Englishman River (Halkomelem: K̓wal̓uxw) is a river in the eastern side of Vancouver Island, British Columbia, Canada. It starts on the eastern slopes of the Beaufort Range, originating from tiny Jewel Lake and flowing in an easterly direction for 40 km, entering the Strait of Georgia at Parksville, British Columbia. It is an important watershed providing habitat for various species of salmon and community water to the residents of Parksville and surrounding area. The Englishman River watershed includes Arrowsmith Lake, Hidden Lake, Fishtail Lake, Rowbotham Lake, Healy Lake, Shelton Lake, and Rhododendron Lake.
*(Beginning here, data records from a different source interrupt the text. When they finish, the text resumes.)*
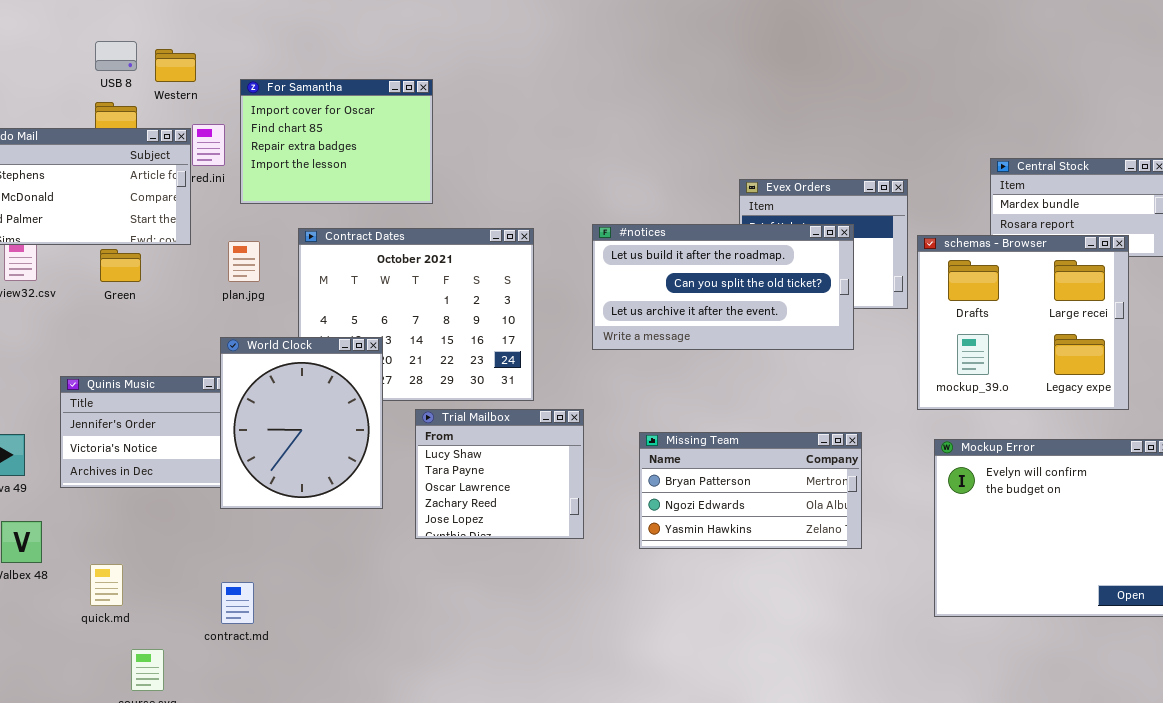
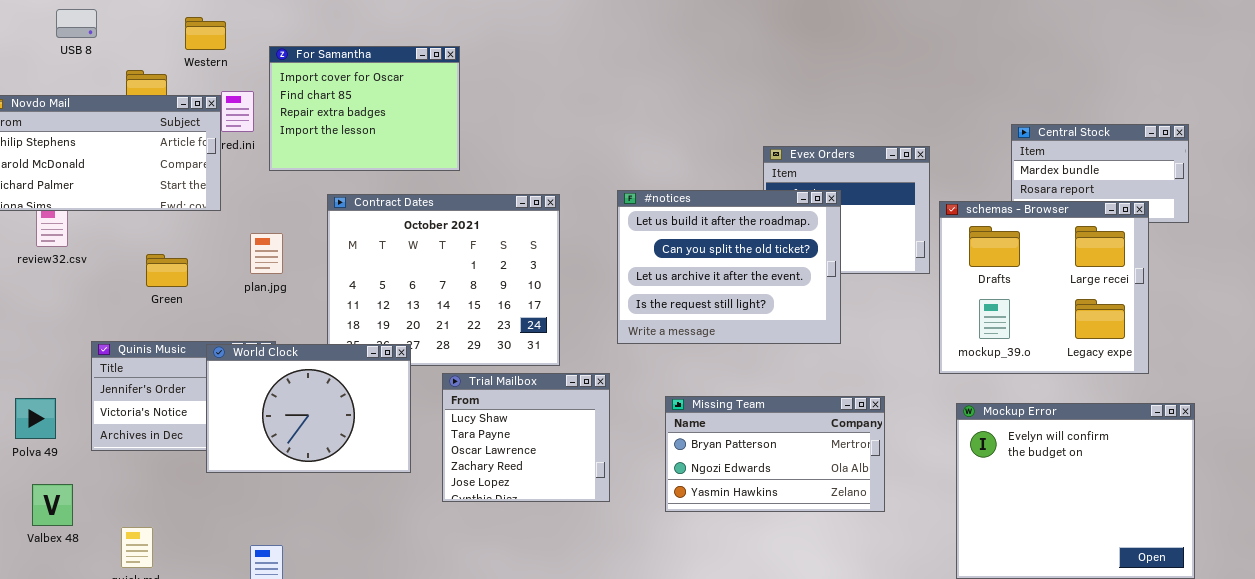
USB 8: [95,41,137,71] -> [56,9,97,38], moved
#notices: [592,224,854,350] -> [617,190,841,344], resized
plan.jpg: [228,241,260,282] -> [250,233,283,274], moved
Green: [100,249,141,282] -> [146,254,188,287], moved
World Clock: [220,337,383,509] -> [206,344,411,473], resized

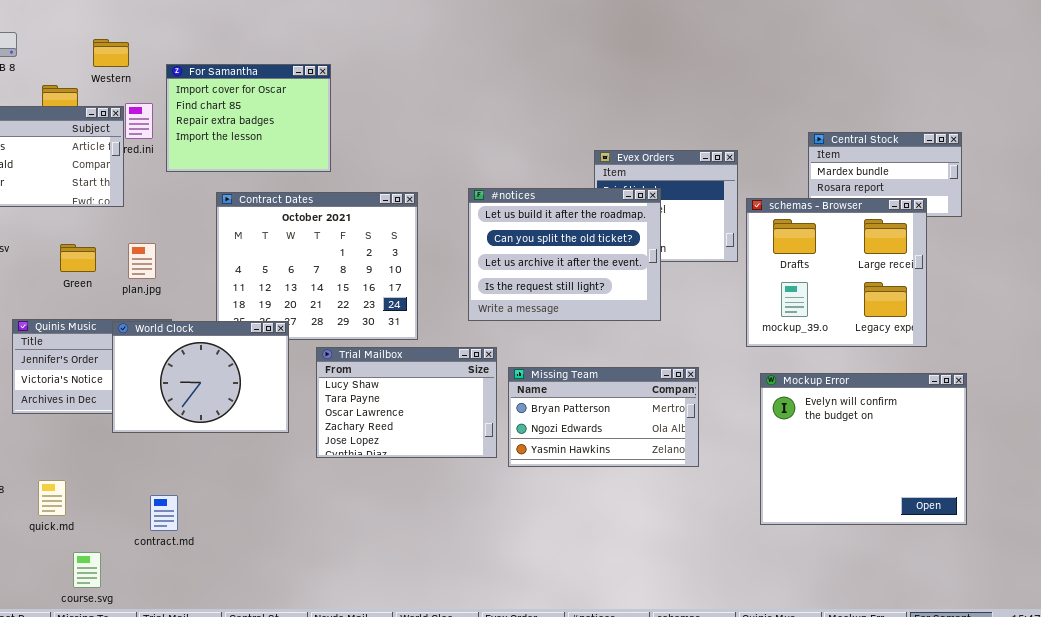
plan.jpg: [250,233,283,274] -> [128,243,156,279], moved
Trial Mailbox: [442,373,610,502] -> [316,347,497,458], resized

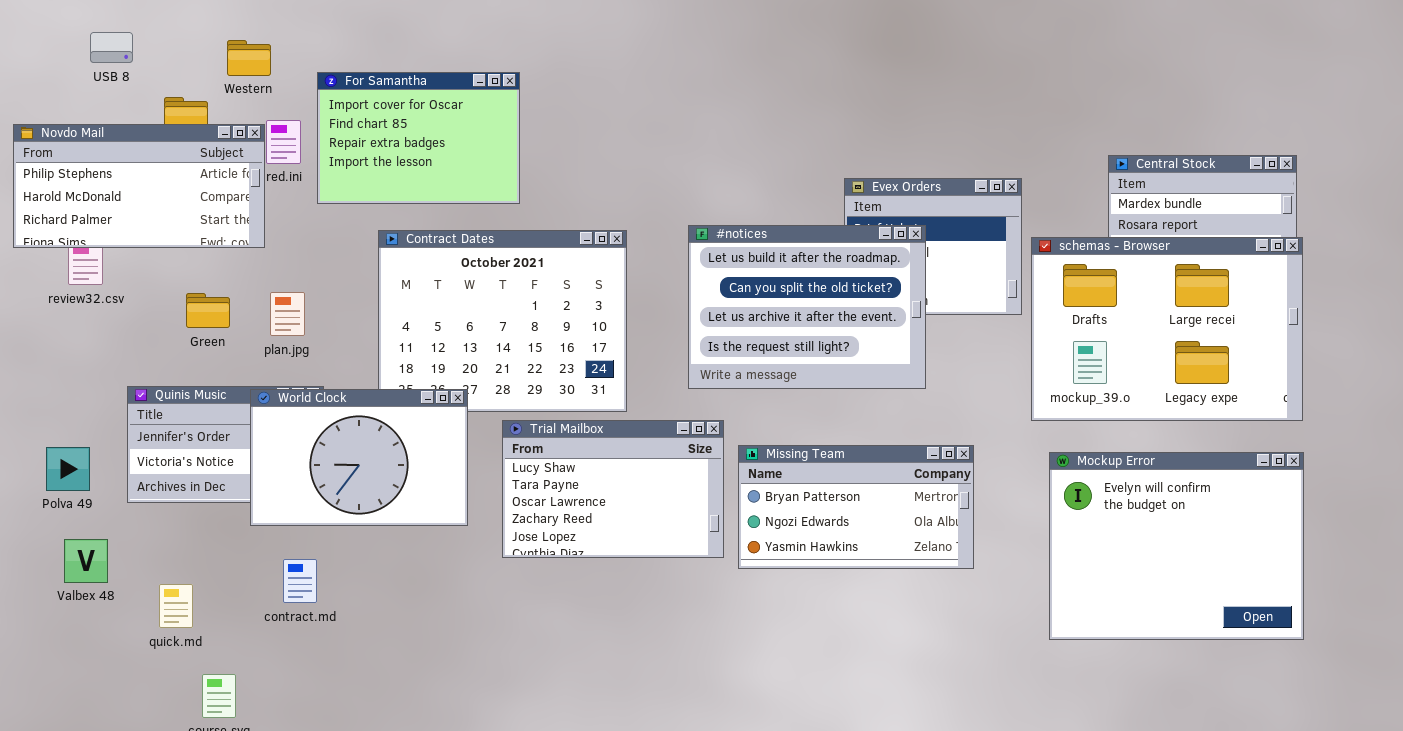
schemas - Browser: [746,198,927,347] -> [1031,237,1303,421], resized
contract.md: [150,495,178,531] -> [283,559,317,603], moved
Englishman River Falls Provincial Park is a popular tourist destination approximately 10 km upstream from the mouth of the river. It is famed for its two picturesque waterfalls and treed campsites. The park was created on December 20, 1940, in an effort to protect the old-growth forest and its associated ecosystem along the river in the vicinity of the waterfalls.

A dammed reservoir on the Englishman is a source of water for Parksville, British Columbia.

== South Englishman River ==
The Englishman's south fork begins at Shelton (Echo) Lake and shortly after exiting the north end of that lake enters Healy (Panther) Lake. The river then exits the far end of the lake and flows northeast to where it merges with the main fork of the Englishman.

== History ==
The indigenous name of the river, Kw’a’luxw, comes from the island dialect of Halkomelem, meaning "dog salmon" due to the river's well-known salmon populations.

According to a local legend, indigenous people in the area found the skeleton of a Caucasian man near the waterfalls, thus giving the river its current name; the river was given its name because "an Englishman was drowned while attempting to cross." A further source is cited as "Hirst, being the first settler by the river, was referred to by Indians as ‘that Englishman by the river‘. Hence the name Englishman's River came to be known". Spanish mapmakers originally named it the "Rio de Grullas," presumably because of the large number of great blue herons living at its estuary (grulla being Spanish for "crane").